→ **Problem to solve**: Each line in the entries below that contains the word "Stavenisse" counts once. Report how many there are and nothing more.

→ **Data entries**:

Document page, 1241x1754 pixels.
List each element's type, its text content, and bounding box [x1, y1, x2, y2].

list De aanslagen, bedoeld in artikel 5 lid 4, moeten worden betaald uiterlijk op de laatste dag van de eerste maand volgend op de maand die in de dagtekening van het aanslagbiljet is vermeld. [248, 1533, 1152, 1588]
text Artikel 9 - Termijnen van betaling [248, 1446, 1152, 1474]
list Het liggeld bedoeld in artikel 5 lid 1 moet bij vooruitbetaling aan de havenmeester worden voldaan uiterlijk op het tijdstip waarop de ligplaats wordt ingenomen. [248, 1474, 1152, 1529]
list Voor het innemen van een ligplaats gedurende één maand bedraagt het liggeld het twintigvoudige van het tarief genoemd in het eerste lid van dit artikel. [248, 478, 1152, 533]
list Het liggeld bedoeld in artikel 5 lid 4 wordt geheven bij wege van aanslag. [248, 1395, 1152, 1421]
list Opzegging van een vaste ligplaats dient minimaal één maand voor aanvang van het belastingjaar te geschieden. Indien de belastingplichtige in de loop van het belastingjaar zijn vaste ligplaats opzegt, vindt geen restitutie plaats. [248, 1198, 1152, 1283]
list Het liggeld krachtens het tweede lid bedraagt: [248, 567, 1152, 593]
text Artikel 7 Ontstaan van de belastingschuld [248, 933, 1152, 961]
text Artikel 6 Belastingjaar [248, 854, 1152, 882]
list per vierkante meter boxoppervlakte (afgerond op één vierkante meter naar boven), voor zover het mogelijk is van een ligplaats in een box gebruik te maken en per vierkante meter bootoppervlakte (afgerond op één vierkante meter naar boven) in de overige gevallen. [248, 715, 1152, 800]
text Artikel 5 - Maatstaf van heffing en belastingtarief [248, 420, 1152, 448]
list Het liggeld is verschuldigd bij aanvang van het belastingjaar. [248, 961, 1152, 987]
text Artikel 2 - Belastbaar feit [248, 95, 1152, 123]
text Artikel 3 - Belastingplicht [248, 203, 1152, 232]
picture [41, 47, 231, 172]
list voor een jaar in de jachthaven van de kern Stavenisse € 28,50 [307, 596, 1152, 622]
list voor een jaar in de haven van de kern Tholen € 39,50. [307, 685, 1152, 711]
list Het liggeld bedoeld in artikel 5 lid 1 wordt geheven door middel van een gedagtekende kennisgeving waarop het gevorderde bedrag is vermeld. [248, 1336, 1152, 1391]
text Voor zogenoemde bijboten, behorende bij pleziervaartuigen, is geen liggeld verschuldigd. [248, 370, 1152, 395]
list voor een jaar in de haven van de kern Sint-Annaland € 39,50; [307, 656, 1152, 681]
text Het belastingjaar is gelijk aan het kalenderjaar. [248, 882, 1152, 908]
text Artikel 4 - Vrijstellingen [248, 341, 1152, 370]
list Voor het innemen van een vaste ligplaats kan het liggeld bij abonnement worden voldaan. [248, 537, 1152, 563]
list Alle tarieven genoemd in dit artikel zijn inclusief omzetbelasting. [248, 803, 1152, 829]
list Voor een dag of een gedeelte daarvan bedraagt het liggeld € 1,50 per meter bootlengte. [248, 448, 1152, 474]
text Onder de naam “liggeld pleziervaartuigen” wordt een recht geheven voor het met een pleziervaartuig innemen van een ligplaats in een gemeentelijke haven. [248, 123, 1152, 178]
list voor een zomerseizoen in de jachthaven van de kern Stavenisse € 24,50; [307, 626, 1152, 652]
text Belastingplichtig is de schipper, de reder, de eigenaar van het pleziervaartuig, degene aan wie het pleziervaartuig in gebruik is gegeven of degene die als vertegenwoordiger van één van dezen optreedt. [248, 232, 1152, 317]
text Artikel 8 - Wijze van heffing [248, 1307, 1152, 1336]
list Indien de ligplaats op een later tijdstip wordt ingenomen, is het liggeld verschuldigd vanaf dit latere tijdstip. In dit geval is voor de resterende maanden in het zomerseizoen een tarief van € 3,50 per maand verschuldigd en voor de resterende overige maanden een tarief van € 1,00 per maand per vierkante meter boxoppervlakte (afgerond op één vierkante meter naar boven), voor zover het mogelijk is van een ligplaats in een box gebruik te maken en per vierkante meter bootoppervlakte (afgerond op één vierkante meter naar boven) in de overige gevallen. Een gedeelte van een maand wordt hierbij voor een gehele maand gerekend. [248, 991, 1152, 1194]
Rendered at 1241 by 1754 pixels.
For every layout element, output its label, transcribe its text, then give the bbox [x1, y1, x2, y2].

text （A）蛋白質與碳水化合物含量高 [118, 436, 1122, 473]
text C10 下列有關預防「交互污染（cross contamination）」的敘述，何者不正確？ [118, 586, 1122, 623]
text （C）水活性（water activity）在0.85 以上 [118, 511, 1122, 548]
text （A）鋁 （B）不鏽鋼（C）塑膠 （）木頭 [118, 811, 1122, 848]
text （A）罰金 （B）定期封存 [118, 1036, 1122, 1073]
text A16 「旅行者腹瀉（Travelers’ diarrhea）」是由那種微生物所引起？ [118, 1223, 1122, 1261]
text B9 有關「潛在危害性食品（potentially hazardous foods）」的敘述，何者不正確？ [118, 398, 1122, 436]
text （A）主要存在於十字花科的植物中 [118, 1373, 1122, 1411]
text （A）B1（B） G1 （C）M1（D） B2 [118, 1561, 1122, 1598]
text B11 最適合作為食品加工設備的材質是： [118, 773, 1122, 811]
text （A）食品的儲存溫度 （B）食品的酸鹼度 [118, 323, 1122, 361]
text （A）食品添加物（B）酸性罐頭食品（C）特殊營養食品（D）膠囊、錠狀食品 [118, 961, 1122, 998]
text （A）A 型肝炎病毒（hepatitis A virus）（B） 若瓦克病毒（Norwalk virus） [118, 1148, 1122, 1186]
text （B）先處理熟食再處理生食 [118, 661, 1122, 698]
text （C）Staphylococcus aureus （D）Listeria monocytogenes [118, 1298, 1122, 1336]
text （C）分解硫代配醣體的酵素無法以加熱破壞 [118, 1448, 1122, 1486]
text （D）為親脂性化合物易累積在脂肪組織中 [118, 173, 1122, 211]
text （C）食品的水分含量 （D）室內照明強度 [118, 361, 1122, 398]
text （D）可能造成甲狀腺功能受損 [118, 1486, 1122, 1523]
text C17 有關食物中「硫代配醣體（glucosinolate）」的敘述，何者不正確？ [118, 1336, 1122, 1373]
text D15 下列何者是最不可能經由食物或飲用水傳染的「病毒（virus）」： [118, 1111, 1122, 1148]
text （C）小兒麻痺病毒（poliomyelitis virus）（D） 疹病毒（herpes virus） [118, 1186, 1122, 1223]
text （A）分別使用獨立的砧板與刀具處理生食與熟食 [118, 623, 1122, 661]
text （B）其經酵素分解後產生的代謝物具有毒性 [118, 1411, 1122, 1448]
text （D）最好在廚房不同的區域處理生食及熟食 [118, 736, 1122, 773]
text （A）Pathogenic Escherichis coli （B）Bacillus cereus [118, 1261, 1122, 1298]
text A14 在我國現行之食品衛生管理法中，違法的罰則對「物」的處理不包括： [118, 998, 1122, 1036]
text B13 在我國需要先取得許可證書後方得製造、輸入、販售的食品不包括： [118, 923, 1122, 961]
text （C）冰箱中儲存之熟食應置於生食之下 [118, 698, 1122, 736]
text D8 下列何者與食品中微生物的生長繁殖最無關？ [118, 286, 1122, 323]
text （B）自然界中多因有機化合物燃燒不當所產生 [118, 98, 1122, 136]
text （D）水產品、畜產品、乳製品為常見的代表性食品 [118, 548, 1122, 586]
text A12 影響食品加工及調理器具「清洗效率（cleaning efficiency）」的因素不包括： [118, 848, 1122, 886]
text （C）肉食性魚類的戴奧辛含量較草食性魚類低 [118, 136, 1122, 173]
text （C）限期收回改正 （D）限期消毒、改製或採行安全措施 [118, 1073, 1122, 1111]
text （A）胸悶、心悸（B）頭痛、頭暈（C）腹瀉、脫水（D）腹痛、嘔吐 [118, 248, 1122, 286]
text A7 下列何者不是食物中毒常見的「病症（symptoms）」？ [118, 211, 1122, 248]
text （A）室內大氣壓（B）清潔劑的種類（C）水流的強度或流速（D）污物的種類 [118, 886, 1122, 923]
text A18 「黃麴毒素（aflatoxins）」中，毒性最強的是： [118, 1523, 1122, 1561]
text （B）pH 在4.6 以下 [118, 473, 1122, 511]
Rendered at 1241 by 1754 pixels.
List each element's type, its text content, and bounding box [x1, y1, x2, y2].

→ **Answer to this problem**: 2